Looking at the the output, I noticed that we had a lot threads
calling FuzzyTermEnum. I thought this was strange, and sounded like an
expensive search method. I talked with the developer, and we expected
that the tilde character was being ignored by edismax. At the very least
being escaped by our library, since it was included in the characters
to escape. I checked the request logs, and we had people looking for
exact titles that contained ~. This turned a 300ms query into a query
that timed out, due to the size of our index. Further inspection of the
thread dump revealed that we were also allowing the * to be used in
query terms as well.
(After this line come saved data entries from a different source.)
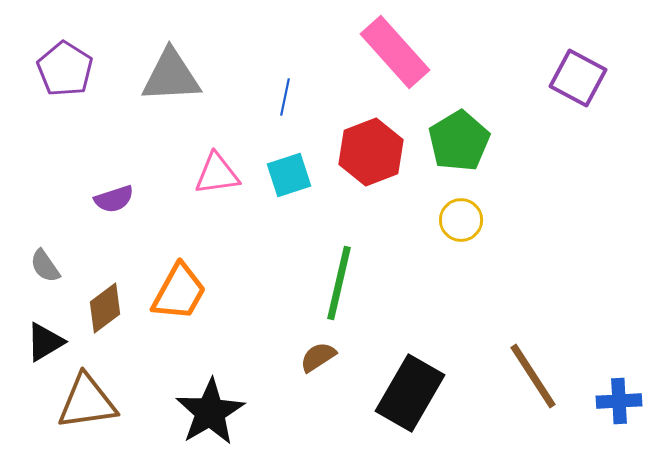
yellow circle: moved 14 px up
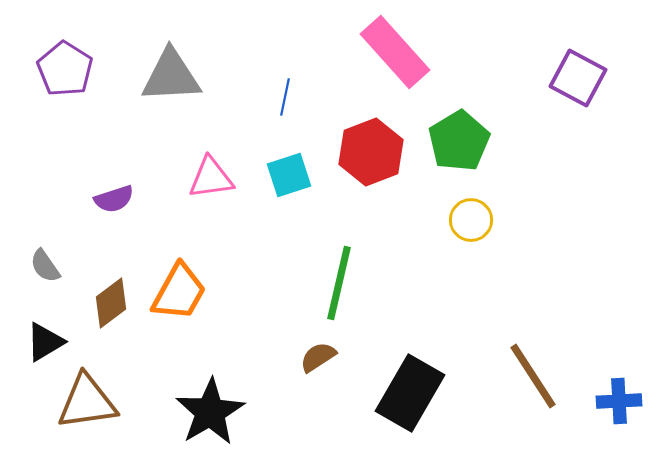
pink triangle: moved 6 px left, 4 px down
yellow circle: moved 10 px right
brown diamond: moved 6 px right, 5 px up
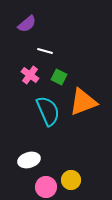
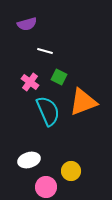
purple semicircle: rotated 24 degrees clockwise
pink cross: moved 7 px down
yellow circle: moved 9 px up
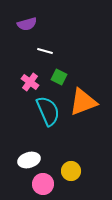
pink circle: moved 3 px left, 3 px up
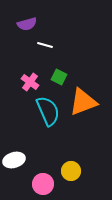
white line: moved 6 px up
white ellipse: moved 15 px left
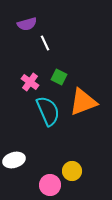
white line: moved 2 px up; rotated 49 degrees clockwise
yellow circle: moved 1 px right
pink circle: moved 7 px right, 1 px down
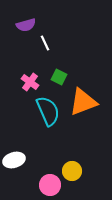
purple semicircle: moved 1 px left, 1 px down
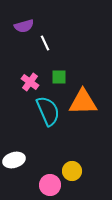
purple semicircle: moved 2 px left, 1 px down
green square: rotated 28 degrees counterclockwise
orange triangle: rotated 20 degrees clockwise
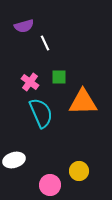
cyan semicircle: moved 7 px left, 2 px down
yellow circle: moved 7 px right
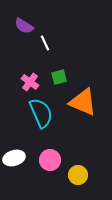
purple semicircle: rotated 48 degrees clockwise
green square: rotated 14 degrees counterclockwise
orange triangle: rotated 24 degrees clockwise
white ellipse: moved 2 px up
yellow circle: moved 1 px left, 4 px down
pink circle: moved 25 px up
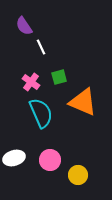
purple semicircle: rotated 24 degrees clockwise
white line: moved 4 px left, 4 px down
pink cross: moved 1 px right
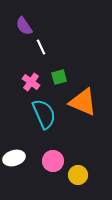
cyan semicircle: moved 3 px right, 1 px down
pink circle: moved 3 px right, 1 px down
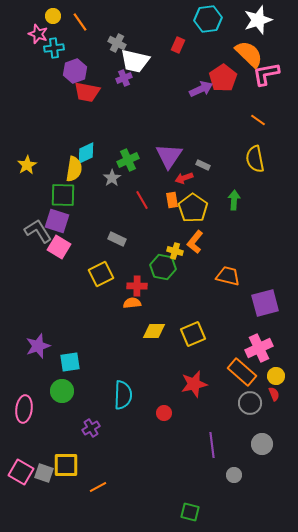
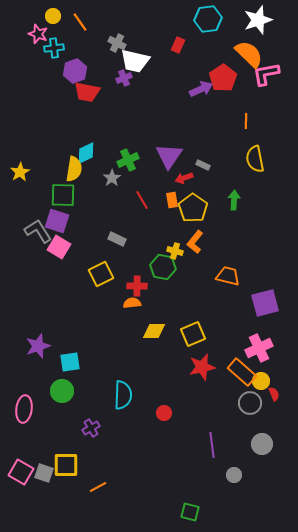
orange line at (258, 120): moved 12 px left, 1 px down; rotated 56 degrees clockwise
yellow star at (27, 165): moved 7 px left, 7 px down
yellow circle at (276, 376): moved 15 px left, 5 px down
red star at (194, 384): moved 8 px right, 17 px up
Terms like *s ended up being equally problematic.
A Solr Surprize
We hadn’t sufficiently tested edismax, and we’re surprised that it ran ~,+,^, and * when escaped. I didn’t find any documentation that stated this directly, but I didn’t really expect to. We double checked our Solr library to see if that it was properly escaping the special characters in the query, but they we’re still being processed by Solr. On a hunch we tried double escaping the characters, which resolved the issue.
I’m not sure if this is a well known problem with edismax, but if you’re seeing odd CPU spikes this is definitely worth checking for. In addition, when trying to get to a root of a tough problem kill -3 can be a great shortcut. It saved me a bunch of painful debugging, and really eliminated almost all my guess work.